The next step was to find a suitable SSH Server for Windows. This ServerFault thread helped me to choose BitVise’s WinSSHD SSH server for Windows (and I must say, I have been elated at the choice, WinSSHD is worth every penny it costs).

So I setup WinSSHD on one of the Windows Server 2008 machines, WinSSHD installation went smoothly. The configuration thereafter was also easy (with lots of intuitive help available for each configuration option in the admin GUI itself). You must definitely ensure WinSSHD is reasonably secured and all non-required features are turned off.

One good thing to do would be to configure WinSSHD to listen to connections on a non-standard port other than 22 (atleast you keep those prying eyes guessing for the port). Let’s say I chose to have WinSSHD listen to port 5000.

You would now want to test that WinSSHD has been setup correctly for which I used Putty and the connection was fine.

Opening port in Router's Virtual Server section under NATNext I opened up the 5000 port on my office’s network’s router (including in the firewall) and forwarded the port to the Win 2008 machine running my WinSSHD server. I tested SSH connectivity from a machine on another network and that too was fine. So far so good 🙂

The final step was to get Sql Express 2008 to be accessible over a SSH tunnel. And this step really took me sometime to configure properly.
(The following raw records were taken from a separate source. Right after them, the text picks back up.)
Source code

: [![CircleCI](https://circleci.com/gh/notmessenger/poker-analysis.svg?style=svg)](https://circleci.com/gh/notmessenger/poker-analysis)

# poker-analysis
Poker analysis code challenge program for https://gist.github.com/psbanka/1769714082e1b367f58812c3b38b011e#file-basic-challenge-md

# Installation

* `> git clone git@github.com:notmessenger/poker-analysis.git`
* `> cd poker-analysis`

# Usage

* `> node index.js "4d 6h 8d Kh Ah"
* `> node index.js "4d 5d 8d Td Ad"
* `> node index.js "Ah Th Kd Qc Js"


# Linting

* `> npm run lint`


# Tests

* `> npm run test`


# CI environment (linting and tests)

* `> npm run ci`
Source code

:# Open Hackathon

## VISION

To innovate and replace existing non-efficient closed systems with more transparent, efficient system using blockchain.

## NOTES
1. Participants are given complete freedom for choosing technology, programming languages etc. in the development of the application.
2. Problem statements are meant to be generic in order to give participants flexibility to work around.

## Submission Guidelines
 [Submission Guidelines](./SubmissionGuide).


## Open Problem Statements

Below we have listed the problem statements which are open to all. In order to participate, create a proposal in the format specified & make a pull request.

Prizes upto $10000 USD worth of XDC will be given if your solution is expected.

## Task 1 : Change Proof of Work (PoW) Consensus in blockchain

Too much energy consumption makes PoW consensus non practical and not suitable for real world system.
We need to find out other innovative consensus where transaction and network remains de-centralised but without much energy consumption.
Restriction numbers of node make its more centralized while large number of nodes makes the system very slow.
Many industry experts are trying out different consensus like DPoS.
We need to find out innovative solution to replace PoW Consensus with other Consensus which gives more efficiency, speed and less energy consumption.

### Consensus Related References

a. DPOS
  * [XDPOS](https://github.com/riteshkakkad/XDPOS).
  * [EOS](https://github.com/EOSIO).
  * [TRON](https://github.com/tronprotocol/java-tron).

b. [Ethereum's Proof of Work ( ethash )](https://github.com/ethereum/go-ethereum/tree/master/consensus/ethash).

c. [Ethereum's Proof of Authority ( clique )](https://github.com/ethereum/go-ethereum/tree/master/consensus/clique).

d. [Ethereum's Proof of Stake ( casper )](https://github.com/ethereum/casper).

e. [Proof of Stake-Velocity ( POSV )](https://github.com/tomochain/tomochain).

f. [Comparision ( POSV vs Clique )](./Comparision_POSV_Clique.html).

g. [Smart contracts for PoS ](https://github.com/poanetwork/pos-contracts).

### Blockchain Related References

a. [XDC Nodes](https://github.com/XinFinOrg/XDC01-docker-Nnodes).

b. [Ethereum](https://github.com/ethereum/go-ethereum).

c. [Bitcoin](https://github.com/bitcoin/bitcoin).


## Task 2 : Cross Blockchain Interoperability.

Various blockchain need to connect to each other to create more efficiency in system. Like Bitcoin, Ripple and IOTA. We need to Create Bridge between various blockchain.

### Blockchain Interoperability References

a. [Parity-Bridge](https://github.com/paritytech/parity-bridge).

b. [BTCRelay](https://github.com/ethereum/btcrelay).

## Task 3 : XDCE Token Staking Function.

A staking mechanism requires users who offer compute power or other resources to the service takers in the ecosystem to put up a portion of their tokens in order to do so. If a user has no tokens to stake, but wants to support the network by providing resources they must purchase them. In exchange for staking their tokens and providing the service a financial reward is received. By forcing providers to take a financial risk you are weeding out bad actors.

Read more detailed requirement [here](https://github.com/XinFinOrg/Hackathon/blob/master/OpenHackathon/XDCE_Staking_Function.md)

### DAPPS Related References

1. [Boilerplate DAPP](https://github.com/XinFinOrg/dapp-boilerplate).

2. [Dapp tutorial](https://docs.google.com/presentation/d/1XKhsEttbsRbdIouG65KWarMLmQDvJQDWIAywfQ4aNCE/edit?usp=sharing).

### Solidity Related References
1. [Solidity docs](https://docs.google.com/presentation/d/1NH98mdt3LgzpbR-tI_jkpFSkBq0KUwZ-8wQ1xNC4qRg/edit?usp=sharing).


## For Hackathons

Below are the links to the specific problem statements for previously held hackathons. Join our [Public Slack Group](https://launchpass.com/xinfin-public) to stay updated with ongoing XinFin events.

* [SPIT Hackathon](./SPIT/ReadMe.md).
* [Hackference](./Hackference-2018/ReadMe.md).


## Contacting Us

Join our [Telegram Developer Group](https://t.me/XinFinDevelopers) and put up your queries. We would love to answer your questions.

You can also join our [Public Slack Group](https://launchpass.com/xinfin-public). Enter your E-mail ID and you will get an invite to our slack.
Here are the steps I eventually followed to get the tunneling working:

  1. Enable remote connections for Sql Server. I was using Sql Server Express 2008 and did the following to enable remote connections:
    1. Enabled TCP/IP protocol in Sql Server Configuration Manager.
    2. Set the port for Sql Server TCP/IP incoming connection to 8840.
    3. Enabled Sql Server Browser and set its Start Mode to Automatic to have it start with Windows.
  2. Client to server tunnel configuration in puttyEnsured that WinSSHD has a Connect Rule to forward incoming requests on port 8840. In default WinSSHD configuration, this is enabled automatically as a single Connect Rule exists which permits all destinations. So if you haven’t changed that, you can skip this step.
  3. Add Client-to-server Tunneling rules in Putty (or whichever SSH client you use).

The last step above (Step 3) is what took me most time to get it working fine. These two pages helped:
http://souptonuts.sourceforge.net/sshtips.htm
http://oldsite.precedence.co.uk/nc/putty.html 

In the end the following port forwarding rule in Putty helped me see through the Sql connection:

L2100    192.168.1.2:8840

Here L2100 means that you would connect to local 2100 port when connecting to Sql Server, 192.168.1.2 was my Win Server 2008’s internal IP on office’s network and 8840 was the port Sql Server was listening to (as mentioned above).

Connecting over tunnel with Management StudioViola, everything is set-up. To test, open Sql Server Management Studio, give “127.0.0.1,2100” as the server name, give Sql Server credentials and click Connect (Windows Authentication won’t work most probably as you would be connecting from a machine on another network, and notice I am not giving the instance name of SqlExpess while connecting). If everything is setup as it should have been (including configuration on router for port forwarding on 5000, firewall rules to allow outside connections on port 5000 and suitable WinSSHD configuration as discussed above), you should be through to your sql server databases.